#### Textabschnitt
In diesem Punkt aber stehen Foucaults Heterotopien den Nicht-Orten Augés diametral entgegen. Man kann zu dem Schluss kommen, dass es zwar verbindende Elemente zwischen den Unorten gibt, dass ihre letztendliche Ausprägung jedoch von dem abhängig ist, was man mit ihnen macht, dass es also eine wie auch immer beschaffene Handlung ist, die entscheidet, ob aus einem speziellen Ort ein transitärer und ahistorischer Nicht-Ort oder aber eine die Gesellschaft und ihre Geschichte en miniature spiegelnde Heterotopie wird.
########
#### Zu prüfende Daten
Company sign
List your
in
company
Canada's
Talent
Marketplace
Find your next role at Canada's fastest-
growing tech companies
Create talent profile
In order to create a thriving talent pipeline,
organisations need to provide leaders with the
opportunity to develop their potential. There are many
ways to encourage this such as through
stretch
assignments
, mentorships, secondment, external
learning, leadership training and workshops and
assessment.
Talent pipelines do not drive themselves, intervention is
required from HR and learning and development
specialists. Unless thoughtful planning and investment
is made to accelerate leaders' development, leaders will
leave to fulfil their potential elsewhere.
########
Zu bearbeitende Aufgaben:
A. Fasse den Textabschnitt über Heterotopien und Nicht-Orte in zwei Sätzen zusammen.
B. Schreibe aus dem Textabschnitt die Stelle ab, die mit „In diesem Punkt“ beginnt und bis einschließlich „spiegelnde Heterotopie wird.“ reicht.
Die Daten spielen hierbei keine Rolle.

Lösungen je Aufgabe:
A. Foucaults Heterotopien stehen in einem Punkt den Nicht-Orten Augés diametral entgegen. Man kann folgern, dass diese Unorte zwar Verbindendes haben, ihre Ausprägung aber von einer Handlung abhängt, die entscheidet, ob ein Ort zum transitären, ahistorischen Nicht-Ort wird oder zu einer Heterotopie, die die Gesellschaft und ihre Geschichte en miniature spiegelt.

B.
In diesem Punkt aber stehen Foucaults Heterotopien den Nicht-Orten Augés diametral entgegen. Man kann zu dem Schluss kommen, dass es zwar verbindende Elemente zwischen den Unorten gibt, dass ihre letztendliche Ausprägung jedoch von dem abhängig ist, was man mit ihnen macht, dass es also eine wie auch immer beschaffene Handlung ist, die entscheidet, ob aus einem speziellen Ort ein transitärer und ahistorischer Nicht-Ort oder aber eine die Gesellschaft und ihre Geschichte en miniature spiegelnde Heterotopie wird.